▶ [WHAT YOU ARE ASKED TO DO]: In the records that follow, the lines from the one containing "thumb tip: (1173, 746)" to the one containing "middle tip: (1301, 754)", inclusive, are to be given again exactly.

[Keypoint text descriptions]
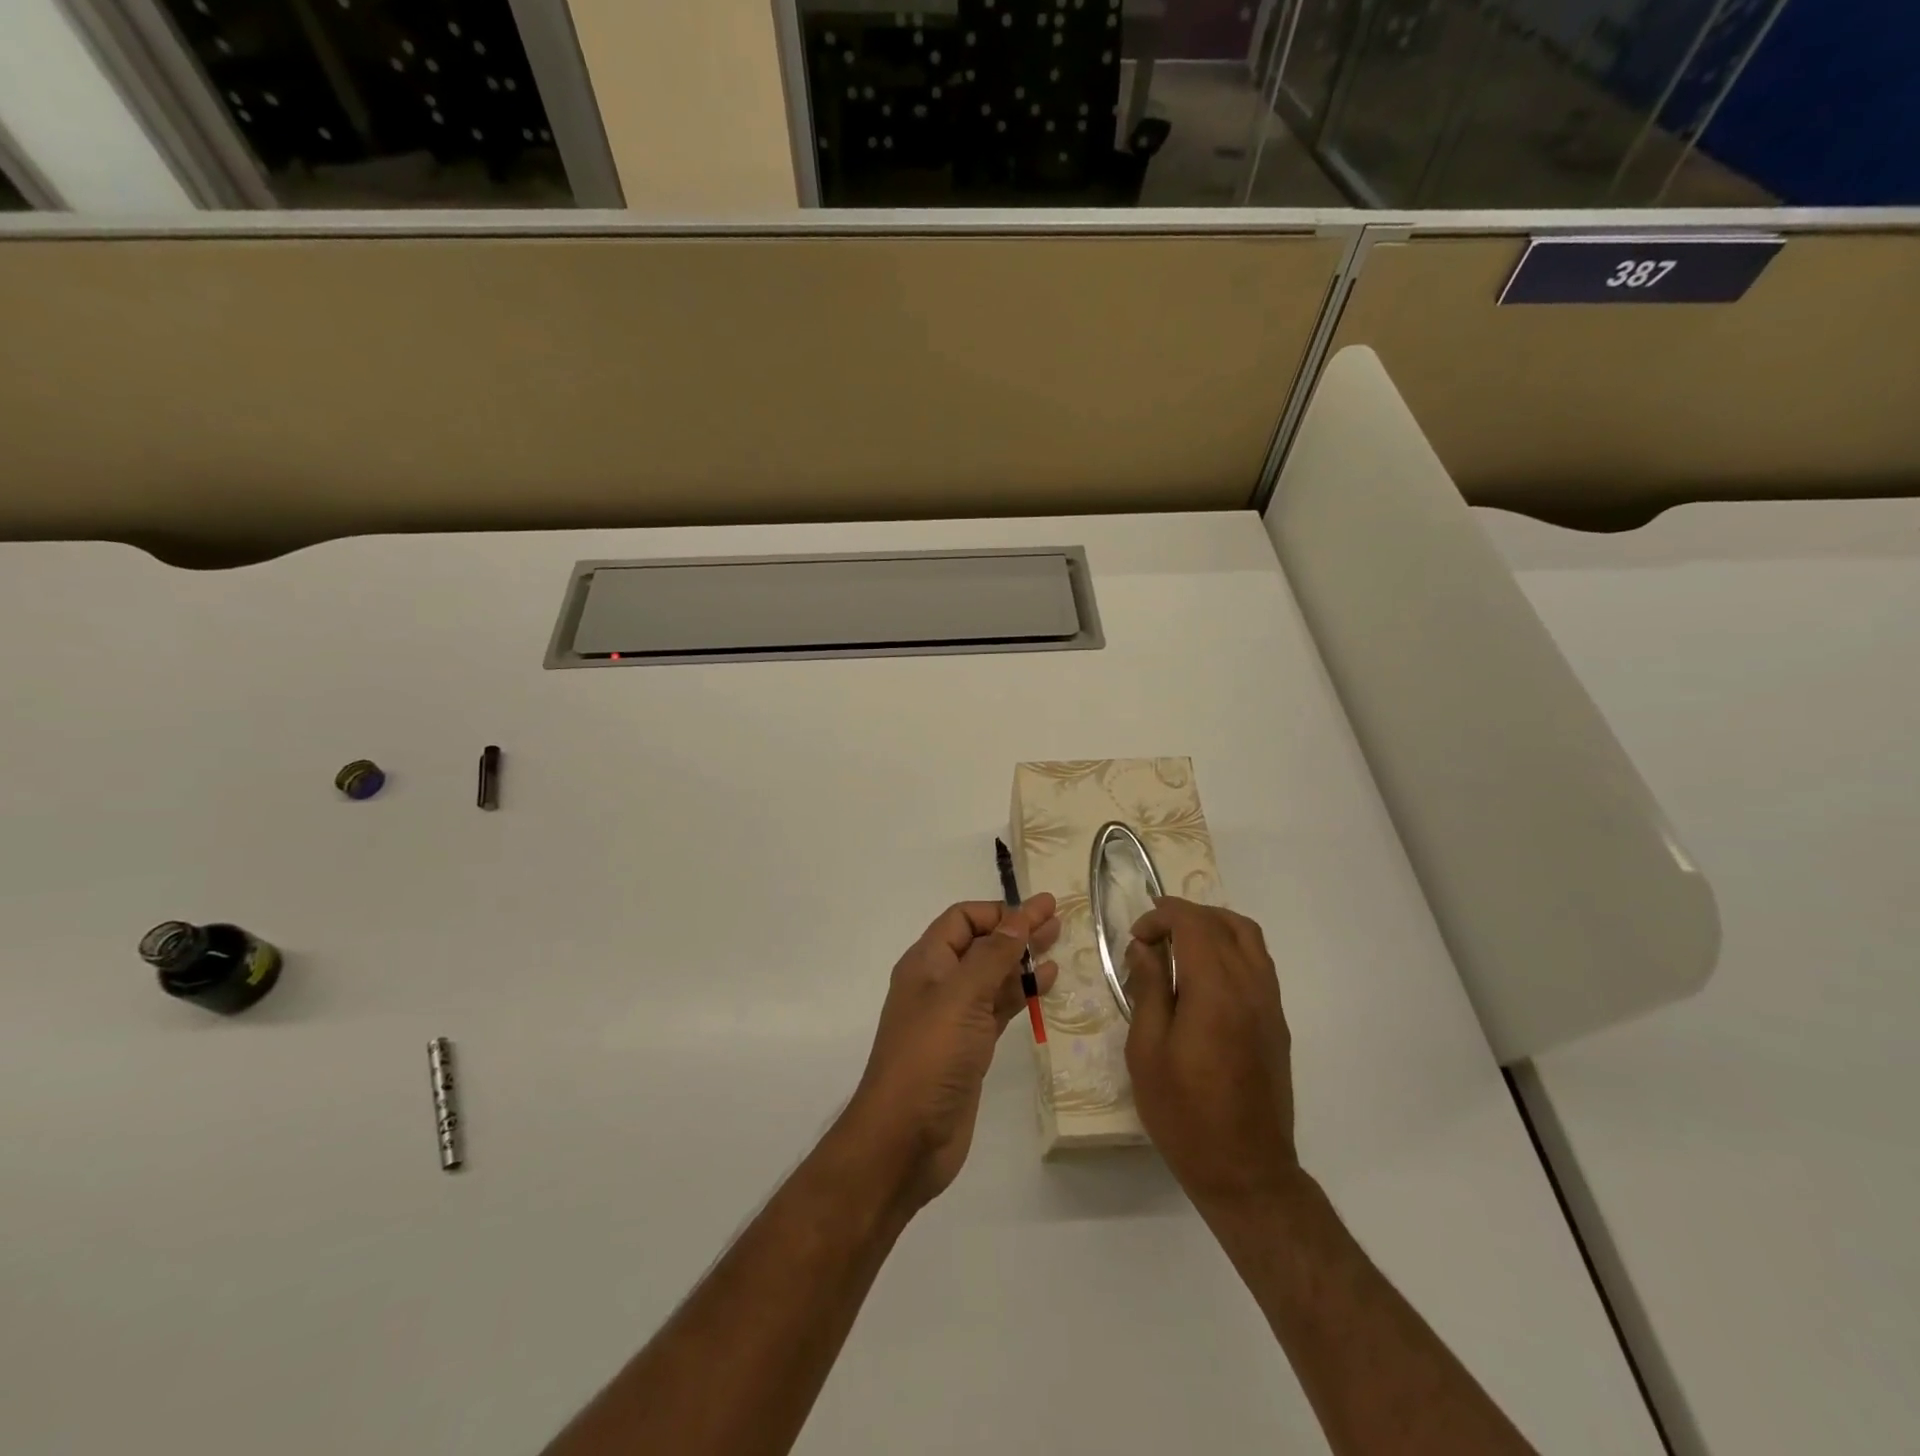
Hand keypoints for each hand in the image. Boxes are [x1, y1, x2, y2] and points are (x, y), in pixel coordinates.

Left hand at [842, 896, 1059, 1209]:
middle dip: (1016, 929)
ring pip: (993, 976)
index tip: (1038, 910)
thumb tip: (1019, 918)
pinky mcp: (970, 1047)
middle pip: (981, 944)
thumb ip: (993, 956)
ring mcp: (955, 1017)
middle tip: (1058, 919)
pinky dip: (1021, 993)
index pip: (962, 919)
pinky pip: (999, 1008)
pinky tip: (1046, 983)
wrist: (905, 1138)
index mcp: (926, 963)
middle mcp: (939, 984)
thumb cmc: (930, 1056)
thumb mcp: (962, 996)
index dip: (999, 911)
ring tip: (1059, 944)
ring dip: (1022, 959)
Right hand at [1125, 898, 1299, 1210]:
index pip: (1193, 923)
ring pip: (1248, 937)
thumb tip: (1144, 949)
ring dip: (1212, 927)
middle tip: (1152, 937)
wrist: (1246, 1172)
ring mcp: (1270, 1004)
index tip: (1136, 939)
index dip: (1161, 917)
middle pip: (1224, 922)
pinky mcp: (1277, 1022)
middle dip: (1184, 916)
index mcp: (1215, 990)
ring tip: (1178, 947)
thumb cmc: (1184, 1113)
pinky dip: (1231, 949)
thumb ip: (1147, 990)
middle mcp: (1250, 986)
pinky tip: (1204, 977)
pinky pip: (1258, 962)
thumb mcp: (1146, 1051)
...
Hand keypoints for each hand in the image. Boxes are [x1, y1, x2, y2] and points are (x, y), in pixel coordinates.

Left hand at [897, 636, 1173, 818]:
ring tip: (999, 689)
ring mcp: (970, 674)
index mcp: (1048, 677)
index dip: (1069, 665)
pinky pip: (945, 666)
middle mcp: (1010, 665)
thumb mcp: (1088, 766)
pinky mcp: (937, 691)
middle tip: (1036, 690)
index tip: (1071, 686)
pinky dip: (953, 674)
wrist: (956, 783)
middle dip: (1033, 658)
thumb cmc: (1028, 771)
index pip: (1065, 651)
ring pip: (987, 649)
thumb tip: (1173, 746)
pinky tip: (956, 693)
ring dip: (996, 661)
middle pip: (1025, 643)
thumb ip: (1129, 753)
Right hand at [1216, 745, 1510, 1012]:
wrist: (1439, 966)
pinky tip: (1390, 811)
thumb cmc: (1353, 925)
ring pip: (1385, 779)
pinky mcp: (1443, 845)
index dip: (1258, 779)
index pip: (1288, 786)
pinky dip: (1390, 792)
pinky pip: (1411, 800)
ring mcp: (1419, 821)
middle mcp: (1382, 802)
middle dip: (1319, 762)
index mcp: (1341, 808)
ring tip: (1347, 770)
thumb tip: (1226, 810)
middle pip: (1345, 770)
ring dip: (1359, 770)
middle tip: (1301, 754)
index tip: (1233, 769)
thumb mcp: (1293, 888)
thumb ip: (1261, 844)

▶ [OUTPUT]:
thumb tip: (1173, 746)
pinky tip: (956, 693)
ring dip: (996, 661)
middle pip: (1025, 643)
thumb ip: (1129, 753)
Right hand at [1216, 745, 1510, 1012]:
wrist: (1439, 966)
pinky tip: (1390, 811)
thumb cmc: (1353, 925)
ring pip: (1385, 779)
pinky mcp: (1443, 845)
index dip: (1258, 779)
index pip: (1288, 786)
pinky dip: (1390, 792)
pinky pip: (1411, 800)
ring mcp: (1419, 821)
middle mcp: (1382, 802)
middle dip: (1319, 762)
index mcp: (1341, 808)
ring tip: (1347, 770)
thumb tip: (1226, 810)
middle pip: (1345, 770)
ring dip: (1359, 770)
middle tip: (1301, 754)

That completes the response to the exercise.